I do like to choose very pale backgrounds – light shades of yellow or orange give a nice cream effect just removing the saturation of pure #FFFFFF white (and light blues/greys a similar effect with a cooler rather than warmer tone). But I’ve done a few sport-related visualisations where I’ve gravitated to a light green grass-themed background without thinking, whether it be golf, football or cricket. I’m not sure it adds anything or is necessary though. And recent Makeover Monday submissions are often themed around one particular country – in these cases we see many submissions where colour schemes go straight to national flag colours. Bright reds, golds and whites for Germany, or bright orange colours for Dutch-themed visualisations. To me it seems predictable or cliché – but it would be unfair of me to call out any particular examples. I’m guilty of it myself, having gone straight for a green-and-gold themed dashboard for an earlier Australia-related example earlier this year:
I have learned one snippet of advice the hard way: if you are planning graphical wizardry or anything that involves overlaying transparent layers, be they images or graphs, there are only two colours that work perfectly, particularly when using Tableau. Black, or white. This I found to my cost in my recent safari-themed rhino viz. Black on black is black, and white on white is white. But light brown on light brown is darker brown – trying to align different shades of a non-monochrome colour is very difficult! Want to know why the likes of the Data Duo or Jonni Walker are among the best out there in their graphic style dashboards? Two words: black backgrounds. OK, two more words: incredible talent, but you get my point.
My dilemma started from the fact that I’d chosen a wide ranging “rainbow” palette for my circle marks.
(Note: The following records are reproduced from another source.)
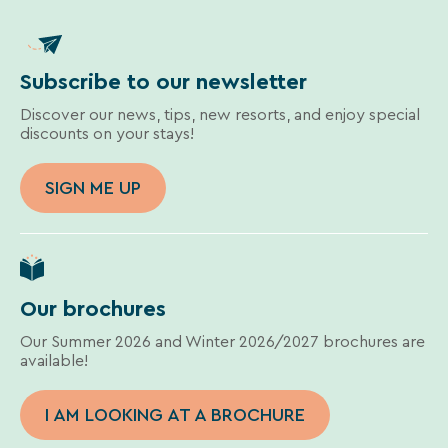
Subscribe to our newsletter
Discover our news, tips, new resorts, and enjoy special
discounts on your stays!
SIGN ME UP
Our brochures
Our Summer 2026 and Winter 2026/2027 brochures are
available!
I AM LOOKING AT A BROCHURE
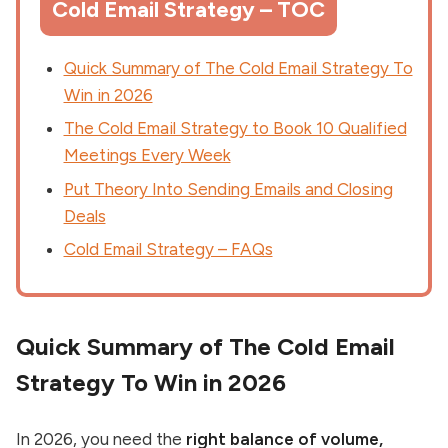
Cold Email Strategy – TOC
Quick Summary of The Cold Email Strategy To
Win in 2026
The Cold Email Strategy to Book 10 Qualified
Meetings Every Week
Put Theory Into Sending Emails and Closing
Deals
Cold Email Strategy – FAQs
Quick Summary of The Cold Email
Strategy To Win in 2026
In 2026, you need the
right balance of volume,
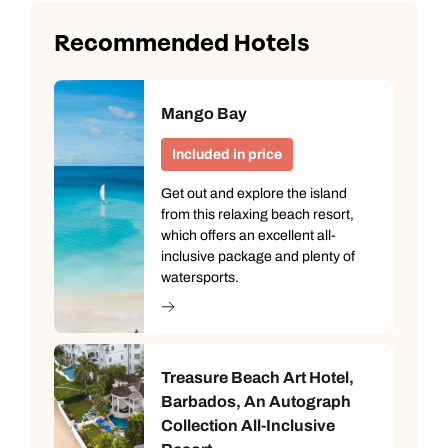
Recommended Hotels
Mango Bay
Included in price
Get out and explore the island
from this relaxing beach resort,
which offers an excellent all-
inclusive package and plenty of
watersports.
Treasure Beach Art Hotel,
Barbados, An Autograph
Collection All-Inclusive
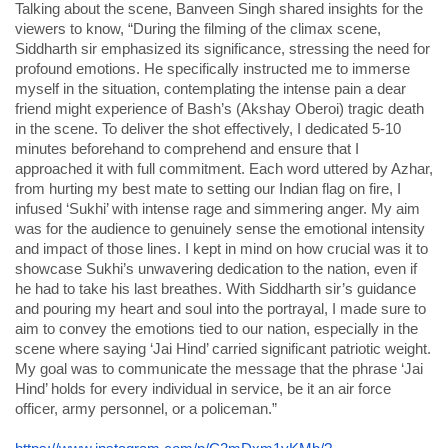
Talking about the scene, Banveen Singh shared insights for the
viewers to know, “During the filming of the climax scene,
Siddharth sir emphasized its significance, stressing the need for
profound emotions. He specifically instructed me to immerse
myself in the situation, contemplating the intense pain a dear
friend might experience of Bash’s (Akshay Oberoi) tragic death
in the scene. To deliver the shot effectively, I dedicated 5-10
minutes beforehand to comprehend and ensure that I
approached it with full commitment. Each word uttered by Azhar,
from hurting my best mate to setting our Indian flag on fire, I
infused ‘Sukhi’ with intense rage and simmering anger. My aim
was for the audience to genuinely sense the emotional intensity
and impact of those lines. I kept in mind on how crucial was it to
showcase Sukhi’s unwavering dedication to the nation, even if
he had to take his last breathes. With Siddharth sir’s guidance
and pouring my heart and soul into the portrayal, I made sure to
aim to convey the emotions tied to our nation, especially in the
scene where saying ‘Jai Hind’ carried significant patriotic weight.
My goal was to communicate the message that the phrase ‘Jai
Hind’ holds for every individual in service, be it an air force
officer, army personnel, or a policeman.”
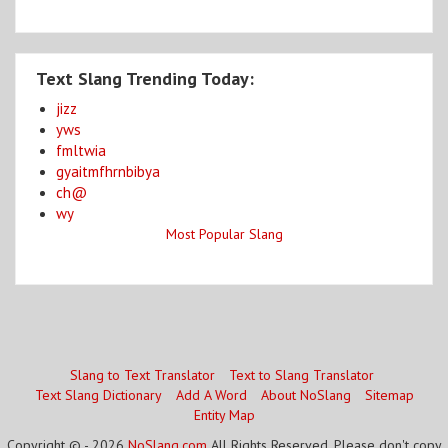
Text Slang Trending Today:
jizz
yws
fmltwia
gyaitmfhrnbibya
ch@
wy
Most Popular Slang
Slang to Text Translator
Text to Slang Translator
Text Slang Dictionary
Add A Word
About NoSlang
Sitemap
Entity Map
Copyright © - 2026
NoSlang.com
All Rights Reserved. Please don't copy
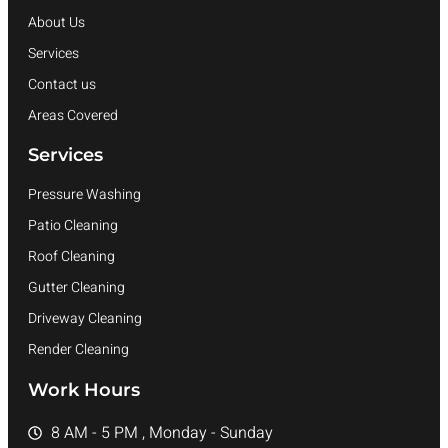
About Us
Services
Contact us
Areas Covered
Services
Pressure Washing
Patio Cleaning
Roof Cleaning
Gutter Cleaning
Driveway Cleaning
Render Cleaning
Work Hours
8 AM - 5 PM , Monday - Sunday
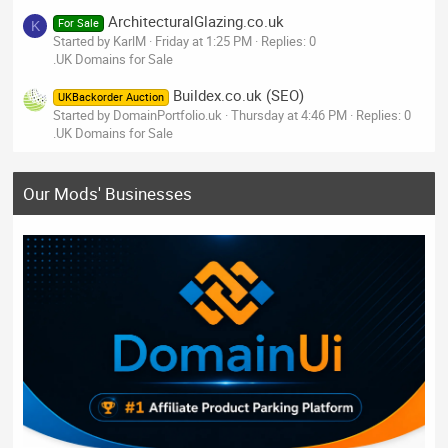
ArchitecturalGlazing.co.uk
For Sale
K
Started by KarlM
Friday at 1:25 PM
Replies: 0
.UK Domains for Sale
Buildex.co.uk (SEO)
UKBackorder Auction
Started by DomainPortfolio.uk
Thursday at 4:46 PM
Replies: 0
.UK Domains for Sale
Our Mods' Businesses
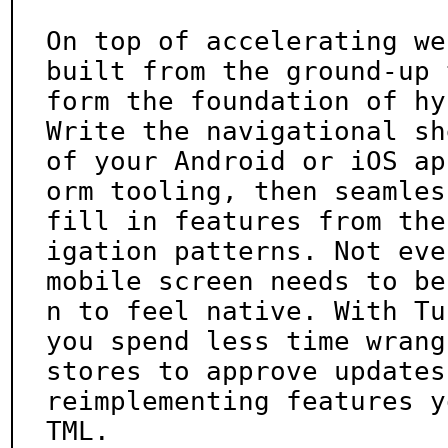
On top of accelerating we
built from the ground-up t
form the foundation of hy
Write the navigational she
of your Android or iOS ap
orm tooling, then seamless
fill in features from the
igation patterns. Not ever
mobile screen needs to be
n to feel native. With Tu
you spend less time wrang
stores to approve updates
reimplementing features y
TML.
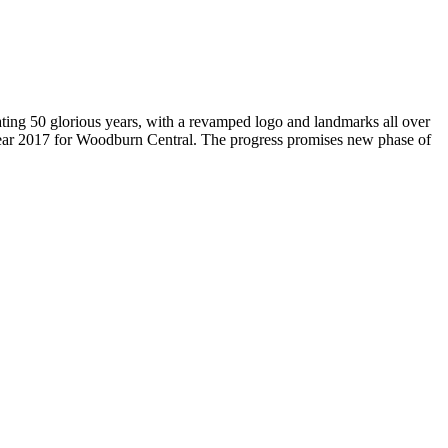
brating 50 glorious years, with a revamped logo and landmarks all over
Year 2017 for Woodburn Central. The progress promises new phase of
On recollection, I wanted the colours to have more of a sequential feel to them, since they were to reflect each round of the Wimbledon tournament. I moved away from my initial choice and on to the coloured scale below. Having made that choice, I opted for a darker background, since I prefer the contrast here to the contrast you would get with a pale background. But that’s no reflection on the advice I was given, since I moved the goalposts myself! I did agree that a charcoal looked better than a more intense black in this instance.
So I didn’t get my definitive answer in the end. I’d say the answer is “it depends” but if you know and follow the same famous Tableau evangelists that I do, one in particular, you’ll have heard that answer many times already. What I did get was a range of considered opinions and well thought out responses from my peers in the community. Much better!